Di Diego, lo Chef libero da schemi

Il Don Giovanni

Senza schemi in cucina…Pierluigi di Diego

Metti un bistrot che si affaccia sulla piazzola interna di un signorile palazzo, dove guardando in alto vedi il cielo attraverso una bella geometria di vetrate, e una cupola di alici marinate di Porto Garibaldi, belle grasse e invitanti, accompagnate da biscottati crostini. C’è già quanto basta per iniziare a volare via!
Mi avvento sulle alici come se fosse un sacchetto di patatine, una tira la l’altra. Le divoro avidamente non preoccupandomi nemmeno di preservare uno spazio per altri piatti. Prima di ritrovarle ancora così buone!…

Mi trovo al Bistrot La Borsa a Ferrara, la seconda creatura dello chef Pier Luigi Di Diego, dopo il rinomato ristorante Don Giovanni, limitrofo. Sono ferma alla alici, il piatto più semplice, o per meglio dire conosciuto, fra quelli in menù. Pochi ingredienti sapientemente calibrati mi restituiscono un’armonia di sapori straordinaria!
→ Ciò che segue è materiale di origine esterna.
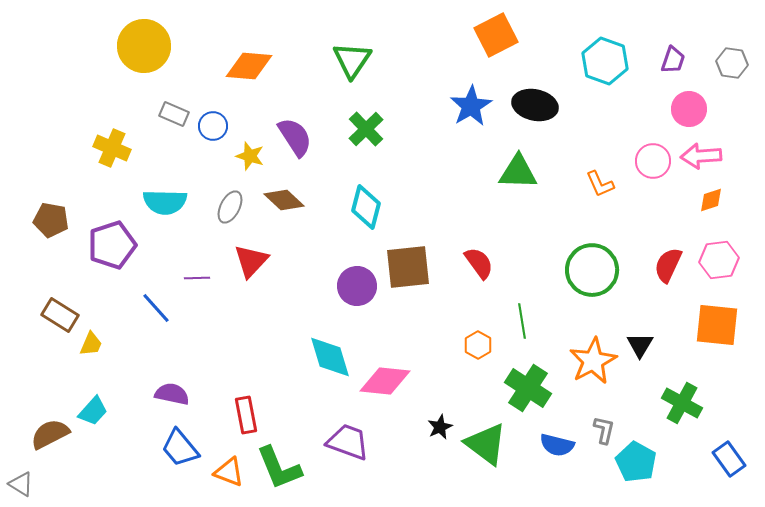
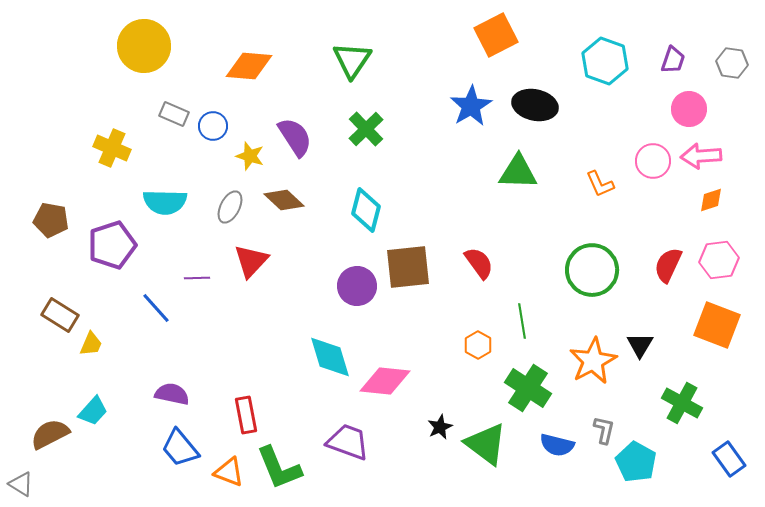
cyan diamond at (366, 207): moved 3 px down
orange square at (717, 325): rotated 15 degrees clockwise
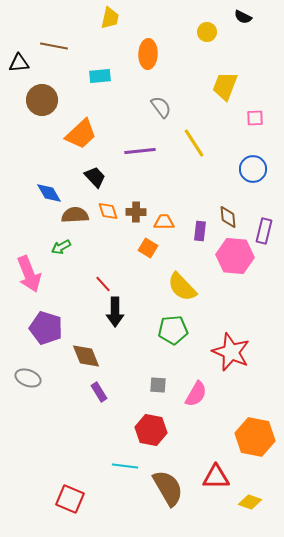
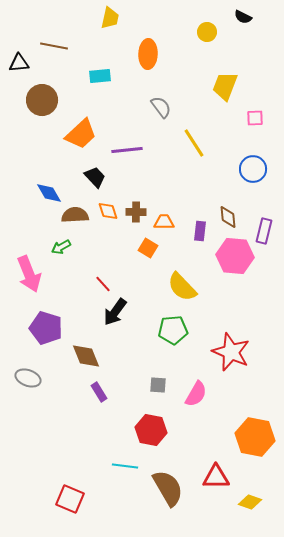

Già parla la mano che ci sta dietro.
Una simpatica lavagnetta treppiedi con il menù del giorno, scritta dallo stesso Pier Luigi, che viene spostata da un tavolo all’altro via via che si deve ordinare, stuzzica, stuzzica su più piatti. È briosa tentazione, emana effervescenza e porta a chiedersi “oggi di cos’ho più voglia tra tutto questo ben di Dio?”

Ci pensa Laura Galantuomo, la giovane moglie di Pier Luigi, a guidarmi nella scelta. Si avvicina al tavolo, discreta e sorridente, mi racconta e consiglia. Crea una bella atmosfera il suo approccio. Lascia un segno. Fino a qualche tempo fa c’era Marco Merighi, socio di Pier Luigi e maitre di sala, trasferitosi all’estero. Ora c’è lei, bellissima in quel ruolo. E professionale, con l’impronta di impresa che sta conferendo all’attività.
Ha fatto la sua scelta di lasciare un’importante posizione sempre nel settore ed è salita in tandem con il marito, a condividere un progetto. Con coraggio e con forza. Se li guardo insieme dico con amore.

A tratti compare Pier Luigi, si affaccia sulla scena, un saluto, una battuta o il servizio di un piatto al tavolo. Informale, bizzarro, fuori dalle righe. La sua spontaneità ispira al primo approccio simpatia, parla in maniera diretta lasciando trapelare un bel pensiero libero da schemi. Motivo per cui la simpatia per lui, perlomeno la mia, raddoppia.

Ha tanti amici Pier Luigi e nella sua cerchia di “addetti ai lavori” ne conta di molto cari.

Come Bruno Barbieri, che oggi è arrivato al bistrot in compagnia di un paio di commensali ed è entrato con la familiarità di uno che si sente a casa sua.

A legare Pier Luigi a Bruno Barbieri come a Giacinto Rossetti, Igles Corelli, Mauro Gualandi e poi Marcello Leoni, Italo Bassi, Marco Ghezzi, Sandro Trioschi, Vincenzo Morgia fu il Trigabolo, una delle esperienze più straordinariamente visionarie e innovative del fare ristorazione in Italia, che ha preso vita in quel di Argenta tra il 1983 e il 1993.

Uno dei pochi casi in cui la critica si è trovata concorde all’unisono nel riconoscerne l’incredibile valore sotto molteplici aspetti: a partire dal reale lavoro di squadra, senza rigide gerarchie, con libertà di apporto di idee da parte di tutti, la liberazione della creatività, il cambio del menù ogni giorno…

Non sorprendiamoci quindi se in Pier Luigi troviamo quel guizzo che lo rende altro e per questo così bello rispetto al modo più comune di approcciare alla cucina. All’epoca del Trigabolo era un giovanissimo chef, lì si è forgiato e lì ha preso il coraggio di manifestarsi come lo vediamo oggi. Siamo affamati di saperne di più, noi arrivati dopo. Pier Luigi e compagni di brigata, sono queste le notizie con cui ci vogliamo nutrire. Non può esserci cultura enogastronomica nel nostro Paese senza una conoscenza di ciò che di meglio ha saputo partorire!